The Gunds' week of dealing wasn't limited to the NBA draft. Gund Business Enterprises sold Cleveland-based Nationwide Advertising Service to New York marketing monolith McCann-Erickson WorldGroup. The terms: not being revealed. The reason: something about Nationwide's largest accounts needing to "coordinate their global recruitment needs," according to a letter Gordon Gund and top bosses sent to employees last week. Skittish employees weren't assuaged by the company's assurances that nothing much will change. They needn't worry, says a NAS spokesman. "The jobs are staying right here." Maybe so. But Madison Avenue is moving in.
Mend those steps, mow that grass, and welcome your new neighbor -- Denny's. That's the latest directive from Lakewood City Hall, where efforts to preserve the integrity of the city's neighborhoods are colliding with plans to build an all-night Denny's on Detroit Avenue. City Council claims it can't stop the chain's plans. This from the city whose Architectural Review Board has no difficulty regulating the size of construction bricks or the distance between porch spindles. Councilman Brian Corrigan has proposed legislation requiring 24-hour businesses to take deliveries and have garbage removed during certain hours, but fears any policy more strict would spawn lawsuits. Residents fear the toothless ordinance won't prevent extra noise, traffic, and crime in a neighborhood already home to four bars and other late-night businesses. With inner-ring preservationists like these, it's no wonder citizens scatter to the outer suburbs.

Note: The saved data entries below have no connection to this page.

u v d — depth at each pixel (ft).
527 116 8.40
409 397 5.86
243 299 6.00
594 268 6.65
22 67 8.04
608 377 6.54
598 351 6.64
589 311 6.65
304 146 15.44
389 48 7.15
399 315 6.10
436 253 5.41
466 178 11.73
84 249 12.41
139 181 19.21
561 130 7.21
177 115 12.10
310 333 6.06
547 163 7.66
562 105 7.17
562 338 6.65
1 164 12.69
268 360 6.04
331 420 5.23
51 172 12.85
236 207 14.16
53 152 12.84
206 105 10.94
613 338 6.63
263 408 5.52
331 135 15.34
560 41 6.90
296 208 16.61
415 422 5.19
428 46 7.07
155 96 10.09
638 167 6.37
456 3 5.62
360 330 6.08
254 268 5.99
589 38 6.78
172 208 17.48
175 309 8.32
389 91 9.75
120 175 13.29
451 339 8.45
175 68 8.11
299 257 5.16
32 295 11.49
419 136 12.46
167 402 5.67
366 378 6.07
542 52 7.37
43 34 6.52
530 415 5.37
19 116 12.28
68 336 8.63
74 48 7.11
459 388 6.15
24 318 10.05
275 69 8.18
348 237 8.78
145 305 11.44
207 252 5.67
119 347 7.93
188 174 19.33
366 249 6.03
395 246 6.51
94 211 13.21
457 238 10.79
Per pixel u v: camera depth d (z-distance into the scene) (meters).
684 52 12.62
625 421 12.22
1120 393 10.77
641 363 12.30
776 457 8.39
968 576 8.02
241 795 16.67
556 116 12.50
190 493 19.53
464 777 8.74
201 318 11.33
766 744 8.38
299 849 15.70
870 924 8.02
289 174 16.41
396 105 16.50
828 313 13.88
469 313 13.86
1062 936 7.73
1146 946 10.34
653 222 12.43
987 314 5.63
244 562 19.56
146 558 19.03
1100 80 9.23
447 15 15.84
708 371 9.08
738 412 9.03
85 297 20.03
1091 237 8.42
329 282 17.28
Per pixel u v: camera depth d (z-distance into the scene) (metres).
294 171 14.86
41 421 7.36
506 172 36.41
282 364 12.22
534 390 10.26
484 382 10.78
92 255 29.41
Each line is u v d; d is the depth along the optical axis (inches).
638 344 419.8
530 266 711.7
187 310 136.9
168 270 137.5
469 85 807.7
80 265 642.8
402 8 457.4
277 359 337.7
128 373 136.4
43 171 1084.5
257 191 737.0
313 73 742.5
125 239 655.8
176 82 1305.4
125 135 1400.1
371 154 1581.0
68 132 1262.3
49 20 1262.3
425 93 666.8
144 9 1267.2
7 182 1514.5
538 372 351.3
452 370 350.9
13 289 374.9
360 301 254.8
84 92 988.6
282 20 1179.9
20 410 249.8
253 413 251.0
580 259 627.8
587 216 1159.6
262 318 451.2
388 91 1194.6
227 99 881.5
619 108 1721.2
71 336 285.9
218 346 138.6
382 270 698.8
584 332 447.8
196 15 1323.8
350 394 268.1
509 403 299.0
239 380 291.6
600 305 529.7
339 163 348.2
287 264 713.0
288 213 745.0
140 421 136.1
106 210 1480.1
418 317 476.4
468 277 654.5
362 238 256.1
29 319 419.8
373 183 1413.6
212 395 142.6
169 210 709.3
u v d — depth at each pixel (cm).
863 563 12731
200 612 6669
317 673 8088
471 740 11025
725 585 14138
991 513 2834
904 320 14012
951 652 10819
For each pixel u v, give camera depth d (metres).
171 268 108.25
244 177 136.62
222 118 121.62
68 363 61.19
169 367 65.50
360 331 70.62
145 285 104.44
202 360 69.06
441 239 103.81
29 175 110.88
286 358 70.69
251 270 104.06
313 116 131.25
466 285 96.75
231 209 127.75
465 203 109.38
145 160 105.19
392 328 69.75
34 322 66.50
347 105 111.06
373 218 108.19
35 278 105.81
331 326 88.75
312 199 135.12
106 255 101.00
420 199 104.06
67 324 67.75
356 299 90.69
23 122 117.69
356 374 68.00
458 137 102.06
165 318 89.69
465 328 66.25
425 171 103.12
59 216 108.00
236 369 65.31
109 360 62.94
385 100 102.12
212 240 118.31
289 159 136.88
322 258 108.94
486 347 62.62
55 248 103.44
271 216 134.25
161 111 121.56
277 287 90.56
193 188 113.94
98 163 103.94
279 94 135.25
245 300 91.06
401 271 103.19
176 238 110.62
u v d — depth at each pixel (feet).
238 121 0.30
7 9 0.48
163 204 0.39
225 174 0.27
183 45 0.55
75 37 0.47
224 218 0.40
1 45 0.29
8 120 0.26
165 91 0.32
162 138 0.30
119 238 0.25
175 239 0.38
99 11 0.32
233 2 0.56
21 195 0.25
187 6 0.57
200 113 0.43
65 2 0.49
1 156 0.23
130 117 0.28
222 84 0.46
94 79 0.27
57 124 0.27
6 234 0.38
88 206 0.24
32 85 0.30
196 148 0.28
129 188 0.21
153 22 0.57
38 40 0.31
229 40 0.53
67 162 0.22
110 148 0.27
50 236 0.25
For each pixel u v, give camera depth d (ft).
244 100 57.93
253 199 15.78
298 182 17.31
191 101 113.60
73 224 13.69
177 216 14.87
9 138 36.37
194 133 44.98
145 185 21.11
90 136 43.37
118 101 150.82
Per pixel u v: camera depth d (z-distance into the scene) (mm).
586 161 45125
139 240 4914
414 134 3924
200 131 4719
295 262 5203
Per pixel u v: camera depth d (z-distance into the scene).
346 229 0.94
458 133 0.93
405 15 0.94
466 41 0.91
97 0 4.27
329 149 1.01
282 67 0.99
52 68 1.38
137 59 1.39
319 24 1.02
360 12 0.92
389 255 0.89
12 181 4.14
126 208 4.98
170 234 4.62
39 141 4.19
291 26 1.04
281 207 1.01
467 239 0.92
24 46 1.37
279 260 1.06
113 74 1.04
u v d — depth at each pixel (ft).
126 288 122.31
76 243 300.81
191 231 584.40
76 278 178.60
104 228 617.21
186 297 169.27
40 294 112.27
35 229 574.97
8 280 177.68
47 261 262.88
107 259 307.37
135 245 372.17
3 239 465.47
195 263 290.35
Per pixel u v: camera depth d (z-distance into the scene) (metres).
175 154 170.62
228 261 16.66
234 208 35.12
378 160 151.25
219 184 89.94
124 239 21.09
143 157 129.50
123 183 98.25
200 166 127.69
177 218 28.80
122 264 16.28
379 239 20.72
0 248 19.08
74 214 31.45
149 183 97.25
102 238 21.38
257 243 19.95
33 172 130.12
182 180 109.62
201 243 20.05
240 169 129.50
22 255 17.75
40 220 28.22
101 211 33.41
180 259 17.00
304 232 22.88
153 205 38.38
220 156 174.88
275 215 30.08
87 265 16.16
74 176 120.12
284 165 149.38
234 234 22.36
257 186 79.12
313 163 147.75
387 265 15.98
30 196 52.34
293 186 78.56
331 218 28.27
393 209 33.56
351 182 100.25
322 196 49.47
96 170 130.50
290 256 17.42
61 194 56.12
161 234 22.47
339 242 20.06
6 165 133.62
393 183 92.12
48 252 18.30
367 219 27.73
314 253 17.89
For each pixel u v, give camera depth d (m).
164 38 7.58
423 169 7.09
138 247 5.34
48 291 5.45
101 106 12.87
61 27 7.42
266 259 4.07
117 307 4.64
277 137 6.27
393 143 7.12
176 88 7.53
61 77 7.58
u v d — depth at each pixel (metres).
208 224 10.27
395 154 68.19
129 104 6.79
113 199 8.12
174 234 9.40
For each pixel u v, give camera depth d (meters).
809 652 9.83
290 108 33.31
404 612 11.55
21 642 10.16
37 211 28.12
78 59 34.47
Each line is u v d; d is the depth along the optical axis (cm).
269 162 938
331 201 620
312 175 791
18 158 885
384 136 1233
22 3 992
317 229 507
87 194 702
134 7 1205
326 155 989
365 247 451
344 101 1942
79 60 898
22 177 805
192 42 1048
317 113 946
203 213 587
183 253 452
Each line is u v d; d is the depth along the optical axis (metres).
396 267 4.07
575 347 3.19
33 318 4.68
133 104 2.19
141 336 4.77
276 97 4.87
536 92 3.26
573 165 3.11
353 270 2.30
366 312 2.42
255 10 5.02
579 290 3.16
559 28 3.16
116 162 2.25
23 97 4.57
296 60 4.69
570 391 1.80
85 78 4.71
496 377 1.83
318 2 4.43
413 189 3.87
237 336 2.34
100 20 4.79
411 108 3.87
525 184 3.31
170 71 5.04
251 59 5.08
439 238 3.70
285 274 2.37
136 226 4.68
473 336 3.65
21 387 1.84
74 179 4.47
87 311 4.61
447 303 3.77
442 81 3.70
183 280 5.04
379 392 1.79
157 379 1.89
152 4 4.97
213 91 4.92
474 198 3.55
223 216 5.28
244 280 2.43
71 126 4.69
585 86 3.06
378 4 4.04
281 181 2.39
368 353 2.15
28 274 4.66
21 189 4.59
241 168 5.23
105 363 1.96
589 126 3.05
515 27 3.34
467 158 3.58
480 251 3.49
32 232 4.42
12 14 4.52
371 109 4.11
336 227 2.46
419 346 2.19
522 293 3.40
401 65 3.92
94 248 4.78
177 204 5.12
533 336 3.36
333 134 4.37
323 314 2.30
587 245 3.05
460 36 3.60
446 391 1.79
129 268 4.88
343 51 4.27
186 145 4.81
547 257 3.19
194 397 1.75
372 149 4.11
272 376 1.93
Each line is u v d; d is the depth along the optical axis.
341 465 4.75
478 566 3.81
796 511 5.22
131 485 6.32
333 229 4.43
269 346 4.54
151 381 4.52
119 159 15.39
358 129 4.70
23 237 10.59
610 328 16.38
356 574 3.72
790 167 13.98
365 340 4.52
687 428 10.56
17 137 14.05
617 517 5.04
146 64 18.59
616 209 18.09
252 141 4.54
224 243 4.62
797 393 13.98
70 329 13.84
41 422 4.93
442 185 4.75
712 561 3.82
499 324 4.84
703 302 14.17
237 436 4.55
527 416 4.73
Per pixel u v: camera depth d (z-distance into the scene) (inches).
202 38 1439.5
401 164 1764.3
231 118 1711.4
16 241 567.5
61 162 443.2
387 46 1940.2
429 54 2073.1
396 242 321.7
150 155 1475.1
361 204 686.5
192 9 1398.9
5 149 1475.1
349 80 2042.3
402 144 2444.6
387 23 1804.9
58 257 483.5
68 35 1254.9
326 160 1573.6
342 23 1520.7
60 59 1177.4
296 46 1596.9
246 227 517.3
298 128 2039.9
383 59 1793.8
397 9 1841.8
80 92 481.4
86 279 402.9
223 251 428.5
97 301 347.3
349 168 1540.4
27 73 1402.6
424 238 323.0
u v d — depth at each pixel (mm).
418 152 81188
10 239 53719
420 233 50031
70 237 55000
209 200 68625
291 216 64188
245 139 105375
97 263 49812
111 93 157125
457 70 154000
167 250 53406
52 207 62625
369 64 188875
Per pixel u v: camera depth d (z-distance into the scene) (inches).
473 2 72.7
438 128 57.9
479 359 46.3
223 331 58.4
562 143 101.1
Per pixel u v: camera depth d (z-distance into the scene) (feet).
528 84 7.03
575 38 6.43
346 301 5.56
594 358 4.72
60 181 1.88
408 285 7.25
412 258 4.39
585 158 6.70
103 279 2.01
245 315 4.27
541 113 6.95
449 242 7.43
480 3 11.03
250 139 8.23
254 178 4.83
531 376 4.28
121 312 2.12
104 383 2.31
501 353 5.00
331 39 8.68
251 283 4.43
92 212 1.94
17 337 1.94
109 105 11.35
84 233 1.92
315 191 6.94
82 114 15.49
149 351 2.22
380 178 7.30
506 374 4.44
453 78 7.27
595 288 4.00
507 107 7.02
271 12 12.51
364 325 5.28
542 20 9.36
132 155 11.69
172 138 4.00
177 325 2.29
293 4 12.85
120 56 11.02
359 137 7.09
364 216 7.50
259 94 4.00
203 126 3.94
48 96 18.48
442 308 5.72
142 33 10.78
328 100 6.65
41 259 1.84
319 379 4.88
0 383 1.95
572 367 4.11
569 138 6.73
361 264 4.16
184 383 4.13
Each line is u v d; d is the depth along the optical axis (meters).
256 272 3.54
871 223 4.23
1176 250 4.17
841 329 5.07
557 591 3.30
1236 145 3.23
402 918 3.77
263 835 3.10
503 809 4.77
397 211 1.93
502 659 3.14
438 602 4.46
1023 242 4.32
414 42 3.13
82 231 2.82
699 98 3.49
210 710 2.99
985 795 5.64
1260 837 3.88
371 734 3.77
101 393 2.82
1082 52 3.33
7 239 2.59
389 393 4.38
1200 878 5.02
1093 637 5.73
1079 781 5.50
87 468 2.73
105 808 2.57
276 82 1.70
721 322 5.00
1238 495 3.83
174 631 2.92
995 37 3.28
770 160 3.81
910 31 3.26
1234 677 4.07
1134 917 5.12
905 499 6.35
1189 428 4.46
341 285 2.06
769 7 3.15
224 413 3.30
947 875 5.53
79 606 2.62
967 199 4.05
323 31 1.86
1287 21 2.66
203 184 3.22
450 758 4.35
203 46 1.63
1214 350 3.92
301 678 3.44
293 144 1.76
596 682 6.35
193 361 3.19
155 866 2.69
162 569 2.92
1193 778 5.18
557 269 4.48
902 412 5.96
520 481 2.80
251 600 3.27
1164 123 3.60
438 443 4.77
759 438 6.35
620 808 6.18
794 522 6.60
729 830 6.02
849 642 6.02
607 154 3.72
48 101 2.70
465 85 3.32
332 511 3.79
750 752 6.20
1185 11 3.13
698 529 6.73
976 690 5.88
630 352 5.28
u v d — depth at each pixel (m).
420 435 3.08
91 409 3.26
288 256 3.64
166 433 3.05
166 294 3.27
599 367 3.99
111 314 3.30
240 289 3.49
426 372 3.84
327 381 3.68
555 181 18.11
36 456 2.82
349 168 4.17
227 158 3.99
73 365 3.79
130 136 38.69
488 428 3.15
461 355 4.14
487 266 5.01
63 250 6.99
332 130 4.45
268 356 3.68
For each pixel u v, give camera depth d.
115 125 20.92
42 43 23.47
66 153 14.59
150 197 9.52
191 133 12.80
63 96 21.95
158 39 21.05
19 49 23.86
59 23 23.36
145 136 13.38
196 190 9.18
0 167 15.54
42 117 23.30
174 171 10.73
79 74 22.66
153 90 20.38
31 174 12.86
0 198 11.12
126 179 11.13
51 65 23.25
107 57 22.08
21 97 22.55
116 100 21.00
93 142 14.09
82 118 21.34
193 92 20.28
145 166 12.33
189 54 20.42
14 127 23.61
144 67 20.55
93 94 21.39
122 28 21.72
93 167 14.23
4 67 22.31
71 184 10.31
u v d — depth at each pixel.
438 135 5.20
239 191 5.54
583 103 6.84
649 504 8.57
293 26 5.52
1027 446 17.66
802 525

First-grade felons? Last week a six-year-old boy faced Magistrate Peter Murray on a felonious assault charge. "He was three foot, three inches tall and about 40 pounds," says George George of the Public Defender's Office. "The magistrate took one look at him and said, "You've got to be kidding' and dismissed the case immediately." The boy was facing a charge of assaulting a teacher, but "he could not possibly have caused physical damage to an adult," George says. The boy is the fourth six-year-old the public defenders have represented in the past year and a half. Juvenile defender Sam Amata hopes court workers stop trying to charge diminutive delinquents. "I'm tired of [interviewing] six-year-olds whose feet don't touch the ground," Amata says. "We're asking them if they understand, and they're playing with Pokémon cards."